Mercy for the Worldly Church
Mercy for the Worldly Church
‘O my Jesus, I beg You on behalf of the whole Church, give us holy priests. You Yourself, maintain them in holiness. O Divine and Great High Priest, may the power of Your mercy accompany them everywhere and protect them from the devil’s traps and snares which are continually set for the souls of priests. May the power of Your Mercy, O Lord, shatter and bring to naught all that might tarnish the sanctity of priests, for You can do all things.’ (1052)
St. Faustina is right in prayerfully advocating for our leaders. (I would extend this to all clergy, both Protestant and Catholic.) We must ask the Lord to strengthen leaders daily against demonic powers that deaden their authority and tempt them to infect others with a form of love that could only be described as worldly.
The first form of worldly love is love without discipline. It may be sourced in several things. ‘I am a weak leader who is not free from sin in some areas, so how can I judge you for your sin? We are all saved by grace anyway.’ Or ‘the Church has been so hard on people, I don’t want to be heavy; grace to you in your sin.’
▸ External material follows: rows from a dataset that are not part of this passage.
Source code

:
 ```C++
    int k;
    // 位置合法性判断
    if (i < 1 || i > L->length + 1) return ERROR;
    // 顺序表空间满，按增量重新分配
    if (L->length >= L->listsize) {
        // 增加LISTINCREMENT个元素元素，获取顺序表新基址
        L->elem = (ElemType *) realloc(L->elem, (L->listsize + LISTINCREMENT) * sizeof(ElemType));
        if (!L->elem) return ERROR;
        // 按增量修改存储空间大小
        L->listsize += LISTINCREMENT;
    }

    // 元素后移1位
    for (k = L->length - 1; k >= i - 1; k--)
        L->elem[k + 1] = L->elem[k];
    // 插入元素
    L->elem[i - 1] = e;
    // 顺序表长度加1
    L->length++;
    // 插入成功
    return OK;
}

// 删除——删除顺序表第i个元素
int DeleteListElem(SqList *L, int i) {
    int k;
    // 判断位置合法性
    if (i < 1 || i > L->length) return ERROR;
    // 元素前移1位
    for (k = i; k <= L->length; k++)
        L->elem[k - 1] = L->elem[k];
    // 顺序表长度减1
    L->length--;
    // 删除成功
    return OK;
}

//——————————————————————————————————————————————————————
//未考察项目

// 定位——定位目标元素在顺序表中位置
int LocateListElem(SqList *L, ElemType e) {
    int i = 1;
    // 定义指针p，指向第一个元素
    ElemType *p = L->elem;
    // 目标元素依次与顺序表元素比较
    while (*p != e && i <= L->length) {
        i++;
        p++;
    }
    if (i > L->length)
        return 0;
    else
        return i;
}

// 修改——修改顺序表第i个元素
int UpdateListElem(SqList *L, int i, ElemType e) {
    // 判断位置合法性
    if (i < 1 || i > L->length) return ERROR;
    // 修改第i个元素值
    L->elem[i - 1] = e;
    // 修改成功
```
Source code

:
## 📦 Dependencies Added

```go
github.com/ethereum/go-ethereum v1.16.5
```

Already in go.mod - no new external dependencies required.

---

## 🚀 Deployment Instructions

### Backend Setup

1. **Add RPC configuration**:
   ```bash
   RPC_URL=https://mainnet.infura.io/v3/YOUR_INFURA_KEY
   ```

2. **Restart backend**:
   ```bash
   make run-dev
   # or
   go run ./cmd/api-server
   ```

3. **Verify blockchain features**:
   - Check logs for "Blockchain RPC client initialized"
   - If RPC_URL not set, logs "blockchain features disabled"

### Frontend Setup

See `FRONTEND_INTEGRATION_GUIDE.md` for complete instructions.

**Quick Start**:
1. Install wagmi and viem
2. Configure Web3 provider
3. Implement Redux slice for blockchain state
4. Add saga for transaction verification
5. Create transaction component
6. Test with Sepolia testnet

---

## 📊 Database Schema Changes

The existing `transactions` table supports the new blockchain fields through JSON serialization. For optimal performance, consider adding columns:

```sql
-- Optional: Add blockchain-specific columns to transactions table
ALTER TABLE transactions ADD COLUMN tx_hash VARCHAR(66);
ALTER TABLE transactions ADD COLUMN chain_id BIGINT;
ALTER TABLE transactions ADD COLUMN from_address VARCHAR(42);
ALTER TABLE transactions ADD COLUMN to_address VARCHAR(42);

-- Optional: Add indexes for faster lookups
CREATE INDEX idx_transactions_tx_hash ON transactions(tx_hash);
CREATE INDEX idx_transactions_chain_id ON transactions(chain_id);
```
How else do adulterers and pedophiles and others who use and abuse others in their sin get away with murder in the Church? From leaders who have become worldly, and who confuse forgiving offenders with their need for discipline.
What we fail to see is that sin hurts others, often those much less powerful than the one confessing his/her sin. And such sin grieves God badly. It infects His house. Leaders must learn to impose limits on those who risk damaging others with their sin.
Another form of worldly love is love without truth. Here leaders mirror worldly ethics for sexuality and relationships. Nowhere is this more obvious than in the homosexual question. Most ‘Christian’ higher education on the topic merely parrots secular views on the moral neutrality of homosexuality and how the worst thing you can do is to encourage the struggler onto anything higher or truer.
Why else would I hear reports of Catholic priests urging parents to celebrate the homosexuality of a child or dissuading same-sex strugglers from pursuing a course of healing? Love demands that we uphold truth-in-love regarding sexuality. When love becomes worldly, we bar individuals from their true hope in Christ.
And leaders run the risk of becoming immoral themselves, conceiving their own weaknesses into wickedness. I am appalled at the number of pastors and priests I know who regularly visit porn websites and live on the edge of crossing lines with those they serve, while others consider themselves ‘gay.’
Refusing the love that is full of truth and discipline, they succumb to the spirit of the age.
I contend that we need a new and merciful standard for our leaders. That means demanding that leaders are rigorous about submitting their moral weaknesses to mature colleagues, and fully, evidently repentant over wickedness. Until they are, they must be disciplined until they are ready to lead the sheep into holiness by their good example.
Truth and Mercy go hand-in-hand. Priests and pastors alike must repent of any alliance they have made with worldly love, that is, love unrefined by truth and discipline. We need love rich in these two minerals if we are to become a Church that disciplines her own. We will then no longer be under the world’s judgment; we will become spotless and pure, the Bride who has made herself ready. (Rev. 19:7)
‘I have this against you: You tolerate that woman Jezebel who calls herself a prophetess. By her teaching, she misleads my servants into sexual immorality. I have given her time to repent of her immorality but she is unwilling. So I will cast her on a bed of suffering, and I will make those who commit adultery with her to suffer intensely unless they repent of their ways. I will strike her children dead.’ (Rev. 2:20-23)
‘Grant us a holy fear, O God, of worldly love that masks as ‘holy’. We are sick in our sin, unable to do Your will because we lack truth and discipline. Would you grant us Mercy to repent? And would You raise up repentant leaders who would lead others in genuine holiness and wholeness? Grant us holy leaders, and may each of us do our part to ensure their well-being.’
Author’s note – Each day’s entry is based a passage from St Faustina’s diary. The passage entry is the number in parentheses at the end of each opening quote or simply a page number in parenthesis. Diary of St Maria Faustina Kowalska – Divine Mercy in My Soul (Association of Marion Helpers, Stockbridge, MA 01263) is available through the publisher or Amazon.com.